Por Hispanos Católicos

La pandemia de COVID-19 está obligando a la sociedad a analizar detenidamente lo que es esencial y lo que es opcional o incluso superfluo en nuestra vida cotidiana. En algunos aspectos, esta reducción material es una versión secular del ejercicio espiritual que los católicos abrazan cada año en la Cuaresma.

En todo el mundo, los gobiernos han ordenado el cierre generalizado de las empresas que proporcionan bienes y servicios considerados no esenciales. En su mayor parte, los cierres se alinean con el sentido común, pero eso es un ligero consuelo ya que los cristianos en todo el mundo se enfrentan a una Semana Santa y Pascua en la que se les prohibirá las iglesias y se les negará la participación comunitaria en liturgias que definen su fe.

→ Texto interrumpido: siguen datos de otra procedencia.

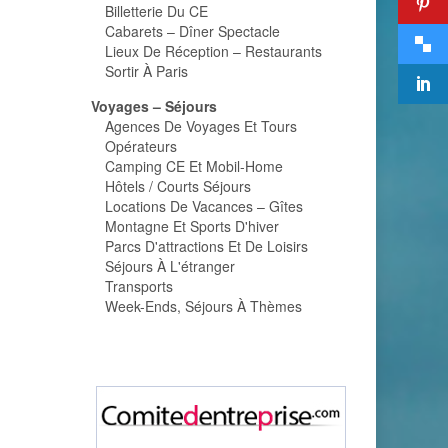
Billetterie Du CE
Cabarets – Dîner Spectacle
Lieux De Réception – Restaurants
Sortir À Paris
Voyages – Séjours
Agences De Voyages Et Tours
Opérateurs
Camping CE Et Mobil-Home
Hôtels / Courts Séjours
Locations De Vacances – Gîtes
Montagne Et Sports D'hiver
Parcs D'attractions Et De Loisirs
Séjours À L'étranger
Transports
Week-Ends, Séjours À Thèmes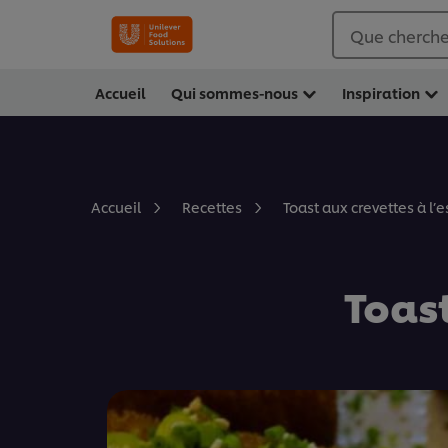
Que cherche
Accueil
Qui sommes-nous
Inspiration
Toast aux crevettes à l’
Accueil
Recettes
Toast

Es difícil comprender, por ejemplo, por qué en algunos países la gente todavía puede hacer cola para comprar cerveza y cannabis pero no para recibir la Eucaristía. En general, sin embargo, las medidas drásticas son necesarias para combatir un virus potencialmente mortal que se transmite fácilmente entre las poblaciones que no tienen inmunidad y muy pocas camas de hospital para tratar un brote masivo.

De hecho, las iglesias se han cerrado, las celebraciones públicas de Semana Santa y Pascua se cancelan y, sin colecciones semanales en la misa, algunas diócesis canadienses se han visto obligadas a despedir empleados, incluidos sacerdotes en al menos una provincia.

Aun así, sería un error creer que somos impotentes ante esta emergencia económica y de salud. Por el contrario, incluso si no estamos en primera línea, la pandemia nos convoca a cada uno de nosotros como agentes de responsabilidad social y moral para unirnos a la batalla de muchas maneras.

Por supuesto, esto incluye la activación de medidas para contener la enfermedad, pero también la activación de una vida de oración en el hogar, utilizando herramientas modernas de comunicación para brindar consuelo a los aislados y generosamente para las personas y organizaciones que se ven particularmente afectadas en estos tiempos difíciles.

Los edificios de la iglesia pueden estar cerrados, pero las personas que son la Iglesia nunca pueden cerrar sus vidas al mundo que los rodea. Estamos llamados a alcanzar a los enfermos, los solitarios y los que sufren a través de la tecnología moderna, y a expresar solidaridad con los extraños y los olvidados por cualquier medio posible.

No debemos convertirnos en simples espectadores de una crisis. Mantener la distancia social es físicamente necesario, pero los cristianos nunca renuncian a la obligación moral de mantenerse involucrados en el mundo.

Como dijo el Papa Francisco, una actitud de «cada uno para sí mismo» es una respuesta inaceptable en medio del sufrimiento.